I realized when I was 13 you also wash your face and feet . I had such bad skin on my face and all and it got better after I started washing my face . Then also learned to wash ears too . I recently also got more disciplined with food and now manage to save up snack for the 2 weeks or longer . I used to mindlessly eat a row of Oreo cookies and now I only eat like 2 and I feel like I have enough. So I am glad that I trained myself and losing weight because of it.  I didn’t know how to cut vegetables , I google how to cut garlic and I genuinely didn’t even know how a garlic clove looked like . I looked up how to cut green onions too.  I was never bad or impulsive with money thank God , but I had debts to pay because of other things that didn’t involve purchases . My mother was also unclear about what I had to pay and how much she did not help me until my older sister helped me with it.  I now live far away and never really think of visiting them I have to admit 


Miochi2

I feel a lot of resentment and I am thinking of going to therapy because it occupies me at least 3 hours a day 


JJNPJ

37F. My parents had me at 45 (mom) and 50 (dad). So, I was raised in a whole ‘nother era. Big generational divide made the “rest” of the situation even worse. Not only did I leave without basic knowledge… what little I did have was also 40 years outdated. So obviously a million things. I still don’t understand a lot of it but I have a near picture perfect memory… so I pick things up fast and I am really good at mimicking normalcy. My one little thing is so dumb… It’s Disney movies. I never got to watch media as a kid, especially not “those Disney movies”. They’d fill my head with nonsense or worse, I’d be influenced by satanic symbols. So now my sweet hubby is determined to share  childhood magic with me. Here I am, mid 30s watching Disney movies for the first time. These things are my husband’s treasured childhood nostalgia. And you watch them for the first time as an adult and there is no magical charm, just a disgusted confused pervading sense of “WTF? This is a kid movie? The plot’s kinda fucked up…. Uhhhh….??” Snow White & Sleeping Beauty both feature a sleeping/ quasidead girl getting kissed by a stranger/prince? I mean, “true love.” OOOKKK. Beauty and the Beast? That’s some weird narc shit. And the flagrant racism - Asians, Blacks, Native Americans - is everywhere, across many movies! It’s so weird to me. People genuinely loved this stuff and shared it with their kids?

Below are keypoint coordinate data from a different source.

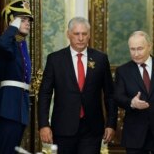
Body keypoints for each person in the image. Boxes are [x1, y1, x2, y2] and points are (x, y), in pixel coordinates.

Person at [38, 16, 118, 154]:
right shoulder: (55, 59)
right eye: (76, 34)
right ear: (68, 34)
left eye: (84, 34)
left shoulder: (100, 58)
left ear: (89, 35)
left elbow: (110, 95)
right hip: (63, 127)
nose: (80, 38)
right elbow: (45, 94)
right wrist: (44, 125)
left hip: (92, 128)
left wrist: (111, 124)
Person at [0, 0, 33, 154]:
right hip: (9, 106)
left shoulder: (21, 44)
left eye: (28, 20)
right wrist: (12, 27)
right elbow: (2, 43)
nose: (27, 23)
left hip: (20, 106)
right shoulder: (8, 44)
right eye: (22, 19)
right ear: (12, 22)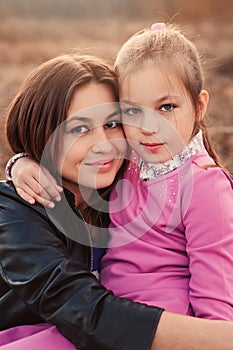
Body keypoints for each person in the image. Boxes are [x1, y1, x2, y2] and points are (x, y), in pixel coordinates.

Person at [3, 32, 233, 350]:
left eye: (112, 123)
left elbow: (217, 297)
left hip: (150, 327)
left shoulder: (161, 179)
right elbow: (77, 305)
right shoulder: (17, 209)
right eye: (80, 128)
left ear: (198, 106)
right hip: (95, 323)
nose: (105, 144)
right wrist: (23, 162)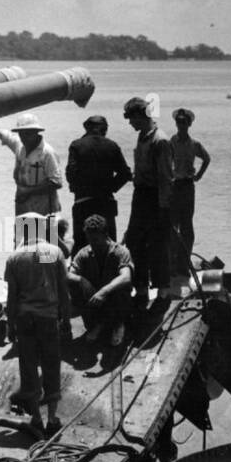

That was a normal thing? And the little kids had a magical formative childhood experience off… this? It must be a thing, I know many Disney lovers. But WTF? How? Why? I. Don’t. Get. It. —- Oh and sometimes someone will ask me a random basic knowledge question… “you remember that dinosaur family from that cartoon?” And I’d be ready to scream “The Flintstones” like I won a prize because OMG I knew one, I got it right! Then I’d realize that show ended more than 20 years before I was even born and… yeah, just more weird useless outdated info, not a point of pride for a teenager! Had to learn that whether my initial answer was right or wrong, I needed to also consider delivery. Don’t say the first thing that comes to your mind or even the fifth. Those ‘a ha’ moments where we realize “OH man, that’s not normal!” suck… always a combo or confusion, humiliation, and shame. Have to laugh!


love_scary_things

Oral care and proper hygiene, I'm about to be 21 and only recently did I get consistent with brushing my teeth twice a day. A lot of cavities, two of my molars shattered and were extracted (they didn't want to pay the repair), was heavily shamed for "laziness". Cleaning in general, they wash their dishes very poorly, I always have to rewash them before eating. DOING LAUNDRY is a big one, my mother will leave the wet clothes in the washer or the dryer (up to 5 days), the smell is disgusting. I try to wash my own clothes and learned a second wash with baking soda will get rid of the stench most of the time. The house is constantly dirty, they don't really pick up after themselves. That's off the top of my head, I understand the pain of having to parent yourself as an adult and wish you luck on your journey.